An SMW Central Production (sometimes referred to as just "A SMW Central Production," other times "An SMWC Production," but more commonly called by it's initials "ASMWCP" or just "SMWCP") is SMW Central's first and currently only released site-wide collaboration ROM hack released on December 31st, 2010. This is one of two major SMW ROM Hack collaborations hosted by SMW Central, with the other being the sequel.

History

The collaboration first started in 2008 by the user "Buu" in a small thread that wasn't taken seriously. A forum was created behind the curtains with FirePheonix, Hach, and a few others being the only ones who knew about it's existence. The thread was closed by request of a user named "Electron" considering how pointless it was with the forums publically up in 2009. Further discussions were held in an IRC chat by the name #smwcp, and that was when FirePheonix took over leadership and developed the first stage. When the forum had died, pikaguy900 took charge to boost massive interest again, and that was when people filled the claims to create levels. This didn't last too long, as interest started to die down once again until the project was deserted for a while.

▶ Directions
List every user the passage on An SMW Central Production mentions by name. The records that follow come from a different source and have no connection to the passage.

▶ Source material
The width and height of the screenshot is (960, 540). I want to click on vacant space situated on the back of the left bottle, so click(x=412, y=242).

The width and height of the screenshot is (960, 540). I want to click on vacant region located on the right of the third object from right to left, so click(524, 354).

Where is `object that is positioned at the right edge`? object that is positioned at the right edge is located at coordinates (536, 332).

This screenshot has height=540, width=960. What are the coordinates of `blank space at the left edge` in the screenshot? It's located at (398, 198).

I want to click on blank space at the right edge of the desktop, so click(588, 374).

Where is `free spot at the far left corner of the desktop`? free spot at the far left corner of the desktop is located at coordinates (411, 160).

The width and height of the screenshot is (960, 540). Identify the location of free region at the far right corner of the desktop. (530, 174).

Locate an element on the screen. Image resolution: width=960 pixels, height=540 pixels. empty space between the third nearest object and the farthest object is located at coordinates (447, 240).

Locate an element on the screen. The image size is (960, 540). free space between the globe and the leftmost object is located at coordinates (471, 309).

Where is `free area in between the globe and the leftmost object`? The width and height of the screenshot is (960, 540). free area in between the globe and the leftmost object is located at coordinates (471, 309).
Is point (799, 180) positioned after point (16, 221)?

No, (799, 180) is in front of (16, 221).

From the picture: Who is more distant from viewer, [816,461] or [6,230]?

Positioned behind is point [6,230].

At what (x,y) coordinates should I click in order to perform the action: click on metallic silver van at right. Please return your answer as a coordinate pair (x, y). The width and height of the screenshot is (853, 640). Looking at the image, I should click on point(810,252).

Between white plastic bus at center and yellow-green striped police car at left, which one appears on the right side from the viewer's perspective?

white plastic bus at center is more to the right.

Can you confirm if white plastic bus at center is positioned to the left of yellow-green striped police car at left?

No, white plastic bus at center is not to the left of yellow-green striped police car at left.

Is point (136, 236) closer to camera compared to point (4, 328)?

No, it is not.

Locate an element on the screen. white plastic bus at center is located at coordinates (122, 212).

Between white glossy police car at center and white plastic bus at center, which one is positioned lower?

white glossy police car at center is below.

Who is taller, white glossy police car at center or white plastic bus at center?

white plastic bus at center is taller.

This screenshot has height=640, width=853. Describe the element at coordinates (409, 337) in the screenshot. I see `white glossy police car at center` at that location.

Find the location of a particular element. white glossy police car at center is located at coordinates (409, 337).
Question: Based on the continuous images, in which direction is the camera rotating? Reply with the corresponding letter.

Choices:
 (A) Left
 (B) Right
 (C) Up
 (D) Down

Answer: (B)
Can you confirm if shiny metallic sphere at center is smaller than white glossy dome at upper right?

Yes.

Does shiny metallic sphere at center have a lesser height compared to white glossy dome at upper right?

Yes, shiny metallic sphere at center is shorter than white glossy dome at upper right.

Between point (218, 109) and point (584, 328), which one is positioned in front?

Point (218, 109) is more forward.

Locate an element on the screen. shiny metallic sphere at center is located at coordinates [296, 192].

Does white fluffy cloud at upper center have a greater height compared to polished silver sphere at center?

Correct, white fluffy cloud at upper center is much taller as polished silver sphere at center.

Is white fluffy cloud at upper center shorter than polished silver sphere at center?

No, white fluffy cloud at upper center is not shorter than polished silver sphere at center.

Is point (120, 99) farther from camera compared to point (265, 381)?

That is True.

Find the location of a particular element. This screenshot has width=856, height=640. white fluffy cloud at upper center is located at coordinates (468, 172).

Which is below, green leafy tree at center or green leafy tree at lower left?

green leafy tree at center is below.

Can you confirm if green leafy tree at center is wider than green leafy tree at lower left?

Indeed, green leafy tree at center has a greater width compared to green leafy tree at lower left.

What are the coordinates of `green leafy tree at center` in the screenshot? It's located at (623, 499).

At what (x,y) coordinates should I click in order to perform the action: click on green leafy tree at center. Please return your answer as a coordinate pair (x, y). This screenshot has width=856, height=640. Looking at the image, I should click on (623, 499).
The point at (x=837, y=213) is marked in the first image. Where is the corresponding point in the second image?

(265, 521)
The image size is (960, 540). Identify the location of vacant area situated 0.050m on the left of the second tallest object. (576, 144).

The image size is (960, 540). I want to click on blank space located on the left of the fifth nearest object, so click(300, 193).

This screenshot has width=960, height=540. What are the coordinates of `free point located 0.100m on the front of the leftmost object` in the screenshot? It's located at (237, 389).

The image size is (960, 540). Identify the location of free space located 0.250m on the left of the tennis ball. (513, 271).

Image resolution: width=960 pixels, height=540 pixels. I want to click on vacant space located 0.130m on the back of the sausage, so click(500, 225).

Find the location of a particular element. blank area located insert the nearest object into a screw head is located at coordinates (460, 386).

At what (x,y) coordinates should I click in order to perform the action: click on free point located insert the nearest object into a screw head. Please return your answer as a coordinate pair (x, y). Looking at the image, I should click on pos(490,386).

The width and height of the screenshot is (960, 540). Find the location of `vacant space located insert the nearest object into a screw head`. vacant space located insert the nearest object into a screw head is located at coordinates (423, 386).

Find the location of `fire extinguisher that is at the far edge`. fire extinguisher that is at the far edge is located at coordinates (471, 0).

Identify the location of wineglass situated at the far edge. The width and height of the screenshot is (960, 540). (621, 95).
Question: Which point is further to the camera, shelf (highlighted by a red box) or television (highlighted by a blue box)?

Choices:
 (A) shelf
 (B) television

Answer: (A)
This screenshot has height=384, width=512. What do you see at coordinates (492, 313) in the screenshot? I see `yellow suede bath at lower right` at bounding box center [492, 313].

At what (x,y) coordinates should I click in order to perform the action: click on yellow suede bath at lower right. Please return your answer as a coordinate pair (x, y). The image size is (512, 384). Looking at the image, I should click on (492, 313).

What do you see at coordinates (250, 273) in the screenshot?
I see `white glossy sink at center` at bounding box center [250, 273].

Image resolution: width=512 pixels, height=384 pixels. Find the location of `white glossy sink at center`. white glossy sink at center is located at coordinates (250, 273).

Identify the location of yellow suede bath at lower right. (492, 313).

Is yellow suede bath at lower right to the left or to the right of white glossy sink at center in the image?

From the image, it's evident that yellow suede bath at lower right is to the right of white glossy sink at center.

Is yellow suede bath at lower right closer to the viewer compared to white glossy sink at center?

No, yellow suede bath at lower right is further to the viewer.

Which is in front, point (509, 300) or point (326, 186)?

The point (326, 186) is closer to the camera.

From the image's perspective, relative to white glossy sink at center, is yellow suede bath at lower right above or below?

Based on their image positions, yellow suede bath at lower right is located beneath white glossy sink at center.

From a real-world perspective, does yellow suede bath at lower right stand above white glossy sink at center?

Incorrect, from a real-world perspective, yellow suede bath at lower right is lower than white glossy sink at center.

▶ Output of the task
Buu, FirePheonix, Hach, Electron, pikaguy900